Hacker News new | ask | show | jobs
by Grimm1 1681 days ago
No? If you place information publicly on a website it's pretty much free game, no copyright violation, especially regarding user generated information. That's my take, but legally it's a gray area and it's still going back and forth in the courts (at least in the US) but for a while before a decision was vacated by the supreme court scraping publicly available information on a site was legally protected and seemingly inline with my thoughts on it.
1 comments

If we are to live in a mutually prosperous society, how is the labor and therefore well-being of the content creator improved by a web scraper? Does this precedent not injury future opportunities for exercising one’s life to making website data available for others to scrape?

By my understanding any website with a copyright disclaimer warrants their data as exclusively their own and are granting permission for other web users to generate it, ie people are not entitled to share their web data with anyone. So if they are, and we agree that it’s good that they do, and continue to create information for others to know, how do we avoid the implicit harm in extracting data without nothing being given in return but possibly harming the internet’s experience for everyone accessing the same information?

I'm actually cool assuming there is implicit harm and no benefit, but by that logic we need to tear google down too. I'm cool making that trade but it has to be done equally.

If you can't make that trade then you've weighed the value provided by an organization like google to be more valuable than the copyright of these content creators and I want other players who may want to be able to challenge google to have the same protections and access google does to have a chance at providing the same value.

Well actually, isn’t Google improving the value of the content ergo property itself by improving its accessibility? I was inferring a one-way street with the accumulated data that can lead to server crashes - which I don’t believe Google’s web crawl does at all (in fact that would be counter-productive).
I'd say most crawlers are looking to provide enriched value for content at their end use. Google is just an aggregator (the biggest by far) but other aggregators are looking to provide similar value.
So then an aggregator is different than a scraping service with respect to the value given to the rest of humanity? In that, in principle one adds value to the content creation and the other deducts through potential harmful interference with its reciprocity?
I'd say many aggregators do offer value to the rest of humanity but I imagine there are probably some exceptions and also not all scraper services offer no value it's just different value to different people.

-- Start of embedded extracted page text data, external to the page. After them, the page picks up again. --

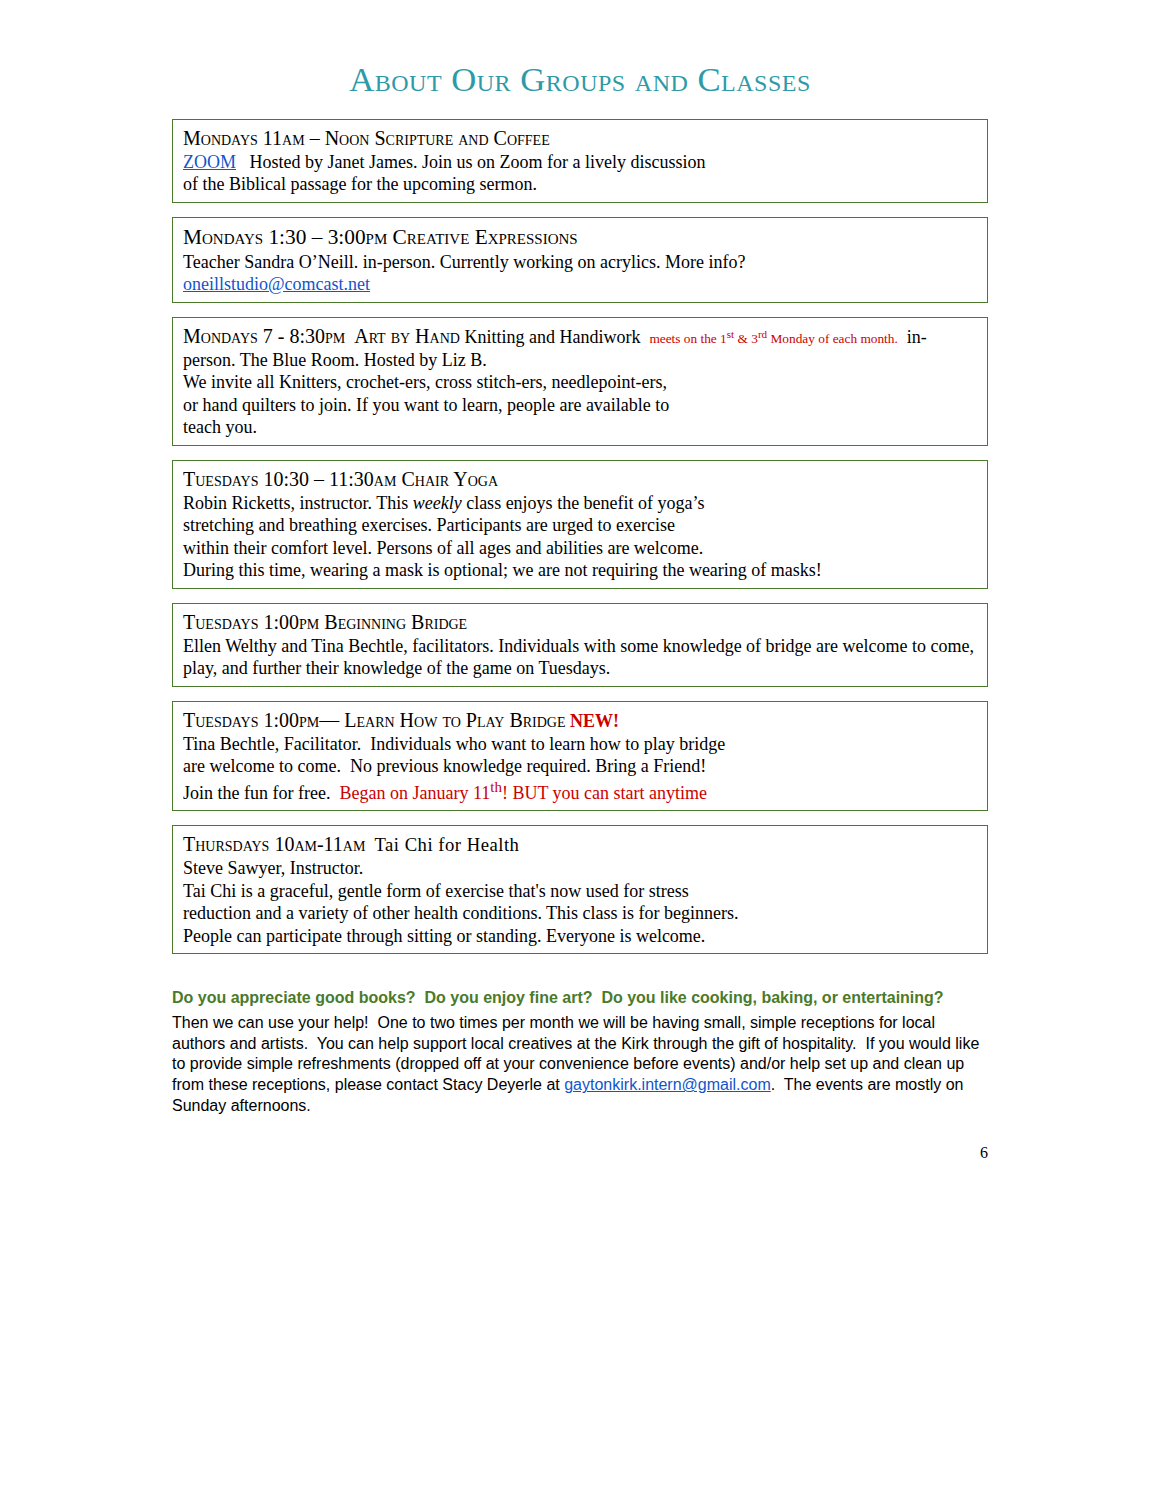About Our Groups and Classes
Mondays 11am – Noon Scripture and Coffee
ZOOM Hosted by Janet James. Join us on Zoom for a lively discussion
of the Biblical passage for the upcoming sermon.
Mondays 1:30 – 3:00pm Creative Expressions
Teacher Sandra O’Neill. in-person. Currently working on acrylics. More info?
oneillstudio@comcast.net
Mondays 7 - 8:30pm Art by Hand Knitting and Handiwork meets on the 1st & 3rd Monday of each month. in-person. The Blue Room. Hosted by Liz B.
We invite all Knitters, crochet-ers, cross stitch-ers, needlepoint-ers,
or hand quilters to join. If you want to learn, people are available to
teach you.
Tuesdays 10:30 – 11:30am Chair Yoga
Robin Ricketts, instructor. This weekly class enjoys the benefit of yoga’s
stretching and breathing exercises. Participants are urged to exercise
within their comfort level. Persons of all ages and abilities are welcome.
During this time, wearing a mask is optional; we are not requiring the wearing of masks!
Tuesdays 1:00pm Beginning Bridge
Ellen Welthy and Tina Bechtle, facilitators. Individuals with some knowledge of bridge are welcome to come, play, and further their knowledge of the game on Tuesdays.
Tuesdays 1:00pm— Learn How to Play Bridge NEW!
Tina Bechtle, Facilitator. Individuals who want to learn how to play bridge
are welcome to come. No previous knowledge required. Bring a Friend!
Join the fun for free. Began on January 11th! BUT you can start anytime
Thursdays 10am-11am Tai Chi for Health
Steve Sawyer, Instructor.
Tai Chi is a graceful, gentle form of exercise that's now used for stress
reduction and a variety of other health conditions. This class is for beginners.
People can participate through sitting or standing. Everyone is welcome.
Do you appreciate good books? Do you enjoy fine art? Do you like cooking, baking, or entertaining?
Then we can use your help! One to two times per month we will be having small, simple receptions for local authors and artists. You can help support local creatives at the Kirk through the gift of hospitality. If you would like to provide simple refreshments (dropped off at your convenience before events) and/or help set up and clean up from these receptions, please contact Stacy Deyerle at gaytonkirk.intern@gmail.com. The events are mostly on Sunday afternoons.
6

Some scraping services make their money by offering scraping services to companies for specific information and you could argue they provide value to other businesses that way, but not to the broader "rest of humanity".

So I'm not sure it's as simple as just "aggregator" good "scraping service" bad as value provided takes on many different forms, and that's what makes this difficult.

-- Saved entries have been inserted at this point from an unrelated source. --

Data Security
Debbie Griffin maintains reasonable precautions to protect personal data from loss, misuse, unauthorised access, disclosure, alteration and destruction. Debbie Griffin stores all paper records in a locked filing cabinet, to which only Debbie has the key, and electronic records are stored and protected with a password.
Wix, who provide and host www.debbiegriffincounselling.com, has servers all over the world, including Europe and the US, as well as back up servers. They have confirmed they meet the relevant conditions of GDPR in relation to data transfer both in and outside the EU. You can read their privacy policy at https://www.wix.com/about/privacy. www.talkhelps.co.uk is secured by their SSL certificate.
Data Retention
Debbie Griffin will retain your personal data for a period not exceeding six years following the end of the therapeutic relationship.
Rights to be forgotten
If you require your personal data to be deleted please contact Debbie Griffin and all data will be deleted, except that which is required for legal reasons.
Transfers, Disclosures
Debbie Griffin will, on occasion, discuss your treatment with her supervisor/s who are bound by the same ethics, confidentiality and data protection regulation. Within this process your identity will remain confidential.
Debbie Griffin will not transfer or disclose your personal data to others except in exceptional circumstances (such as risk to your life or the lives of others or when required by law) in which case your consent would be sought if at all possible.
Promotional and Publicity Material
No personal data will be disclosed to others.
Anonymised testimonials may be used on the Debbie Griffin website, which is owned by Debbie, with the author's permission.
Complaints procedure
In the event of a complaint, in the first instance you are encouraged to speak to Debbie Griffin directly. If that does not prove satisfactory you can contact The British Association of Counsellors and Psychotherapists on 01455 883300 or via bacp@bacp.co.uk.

I guess it may come down to your take on what you think of middlemen, because they are all effectively middlemen in the data economy.

Edit: I was rereading your comment, in respect directly to the value added to the content, then yes maybe it is more clear that aggregators are in principle different because they do add that value where scraping services that sell the data do not offer any enrichment to the content creator. I personally think protecting content aggregators that republish the data to create visibility or other value for the content creator to the extent that they're not worried about being sued for that is probably a worthwhile thing to happen because of the net benefit to our ability to find information/content.